1. Original Entry + Comments2. Write a Comment3. Preview Comment


October 16, 2014  |  Playing with the Tumblr API: Part 3  |  4974 hit(s)

Carrying on with adventures using the Tumblr API. (Part 1, Part 2)

As noted, I decided that I wanted to create a local HTML file out of my downloaded/exported Tumblr posts. In my initial cut, I iterated over the list of TumblrClass instances that I'd assembled from the downloaded posts, and I then wrote out a bunch of hard-coded HTML. This worked, but was inflexible, to say the least—what if I wanted to reorder items or something?

━━━━━━━━

▶ _Task statement_: Copy out the entire blog post above on working with the Tumblr API, word for word.

▶ _Data extract_:
━━━━━━━━

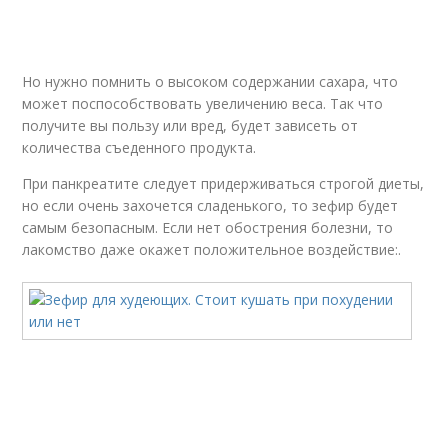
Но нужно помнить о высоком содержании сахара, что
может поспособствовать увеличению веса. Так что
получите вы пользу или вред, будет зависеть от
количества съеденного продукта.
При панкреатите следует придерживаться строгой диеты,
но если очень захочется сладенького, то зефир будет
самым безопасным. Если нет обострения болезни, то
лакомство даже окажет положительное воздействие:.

━━━━━━━━

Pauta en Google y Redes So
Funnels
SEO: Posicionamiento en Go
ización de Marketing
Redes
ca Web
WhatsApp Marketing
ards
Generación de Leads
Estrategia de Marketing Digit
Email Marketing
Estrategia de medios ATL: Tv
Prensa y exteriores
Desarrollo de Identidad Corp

━━━━━━━━

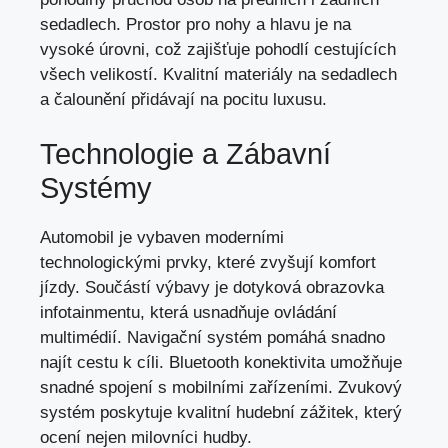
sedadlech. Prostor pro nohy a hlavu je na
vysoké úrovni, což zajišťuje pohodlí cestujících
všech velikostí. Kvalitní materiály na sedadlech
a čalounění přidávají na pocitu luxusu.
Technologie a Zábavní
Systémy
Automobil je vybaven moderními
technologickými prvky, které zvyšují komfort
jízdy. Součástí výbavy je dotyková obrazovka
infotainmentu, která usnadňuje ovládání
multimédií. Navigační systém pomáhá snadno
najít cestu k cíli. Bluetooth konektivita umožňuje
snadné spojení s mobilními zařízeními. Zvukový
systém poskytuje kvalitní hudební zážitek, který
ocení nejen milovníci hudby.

━━━━━━━━

▶ _Answer to this exercise_:
1. Original Entry + Comments2. Write a Comment3. Preview Comment


October 16, 2014  |  Playing with the Tumblr API: Part 3  |  4974 hit(s)

Carrying on with adventures using the Tumblr API. (Part 1, Part 2)

As noted, I decided that I wanted to create a local HTML file out of my downloaded/exported Tumblr posts. In my initial cut, I iterated over the list of TumblrClass instances that I'd assembled from the downloaded posts, and I then wrote out a bunch of hard-coded HTML. This worked, but was inflexible, to say the least—what if I wanted to reorder items or something?